Based on a novel by Colette, it’s a love story set in the French demi-monde, where sophisticated beauties bestow sexual favors on titled gentlemen who pay (and pay and pay) for their attentions. When these ladies invest wisely, they end up like Charlotte (Kathy Bates) and Lea (Michelle Pfeiffer), women “of a certain age,” who have retired from active duty in the bedroom and now divide their time between their luxurious Parisian town houses and sprawling country estates. Charlotte is mother to the dissipated, charming and bored Fred, who was nicknamed Chéri by his godmother Lea.  At nineteen, Chéri (Rupert Friend) is debauched beyond his years, and his mother is fed up with his lassitude and lack of ambition. Her unlikely solution is to hand him over to Lea, childless and still ethereally lovely, who barely hestitates when Chéri signals his intentions by delivering a decidedly unfilial kiss.

In current parlance, I suppose you’d call Lea a cougar, but Chéri is the one who does the pursuing, and the languid, tender, and erotic bond between them seems utterly free of desperation. Chéri, the son of a prostitute, understands and embraces Lea, who like her peers is ostracized from polite society. His love helps her deny her fading beauty and allows her to hold on to the illusion that time is standing still. And time stands still for Chéri too;  swaddled in Lea’s motherly care, their quasi-incestuous relationship stalls his passage into manhood. Their idyll lasts six years, until Charlotte decides that her pampered boy needs to settle down, marry, and give her some grandchildren. Chéri complies, fulfilling Lea’s jaded view of him: “I can’t criticize his character because he doesn’t seem to have one.”

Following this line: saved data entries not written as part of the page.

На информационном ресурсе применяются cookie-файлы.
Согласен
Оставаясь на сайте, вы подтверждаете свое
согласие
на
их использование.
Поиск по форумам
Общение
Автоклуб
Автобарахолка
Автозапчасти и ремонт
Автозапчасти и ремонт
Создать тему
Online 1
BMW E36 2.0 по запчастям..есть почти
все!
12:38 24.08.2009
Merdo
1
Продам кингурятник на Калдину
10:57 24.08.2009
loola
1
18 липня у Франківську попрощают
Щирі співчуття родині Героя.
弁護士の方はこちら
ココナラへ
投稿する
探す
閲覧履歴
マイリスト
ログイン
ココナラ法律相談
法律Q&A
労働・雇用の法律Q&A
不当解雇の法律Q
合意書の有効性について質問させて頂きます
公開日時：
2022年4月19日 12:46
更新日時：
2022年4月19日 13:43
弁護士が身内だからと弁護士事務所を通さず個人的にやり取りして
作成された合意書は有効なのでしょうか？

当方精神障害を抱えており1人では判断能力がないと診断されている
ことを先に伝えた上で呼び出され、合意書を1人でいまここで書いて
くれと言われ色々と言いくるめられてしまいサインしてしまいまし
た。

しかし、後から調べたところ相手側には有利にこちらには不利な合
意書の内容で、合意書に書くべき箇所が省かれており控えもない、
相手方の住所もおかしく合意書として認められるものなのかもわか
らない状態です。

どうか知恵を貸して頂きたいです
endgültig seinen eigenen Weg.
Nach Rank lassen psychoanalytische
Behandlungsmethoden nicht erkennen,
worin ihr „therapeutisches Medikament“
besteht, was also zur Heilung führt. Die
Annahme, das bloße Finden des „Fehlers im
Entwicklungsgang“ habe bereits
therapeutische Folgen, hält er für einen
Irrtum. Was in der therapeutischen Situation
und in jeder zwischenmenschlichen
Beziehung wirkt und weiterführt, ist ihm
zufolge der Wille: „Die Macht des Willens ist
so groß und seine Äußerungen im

Michelle Pfeiffer, Rupert Friend

Michelle Pfeiffer, Rupert Friend

What makes Chéri fascinating is the way that Frears fleshes out a world in which Christian morality seems irrelevant, but the rules of the game — the machinations of propriety and convention, hold sway. It’s a world untouched by poverty or disease (venereal or otherwise), where the ugliest thing one encounters is Charlotte’s grotesque gold morning gown and matching bonnet. The art direction, with its sinuous Art Nouveau decors and elegantly draped costumes, is exquisite; Bates looks suitably toad-like in corseted, jet-beaded gowns while Pfeiffer is as slim and delicate as a dragonfly. Friend, with his jutting cheekbones and skin the blue-white of a calendar-art snow scene, is perfectly cast as the callow, ultimately tragic Chéri. But the film belongs to its female stars. Bates masks a scheming intelligence with simpering and pleasantries.  Pfeiffer combines both restraint and carnality, worldliness and vulnerabilty. Her Lea is a woman who is too proud to beg, and whose response to pity would be a withering glance.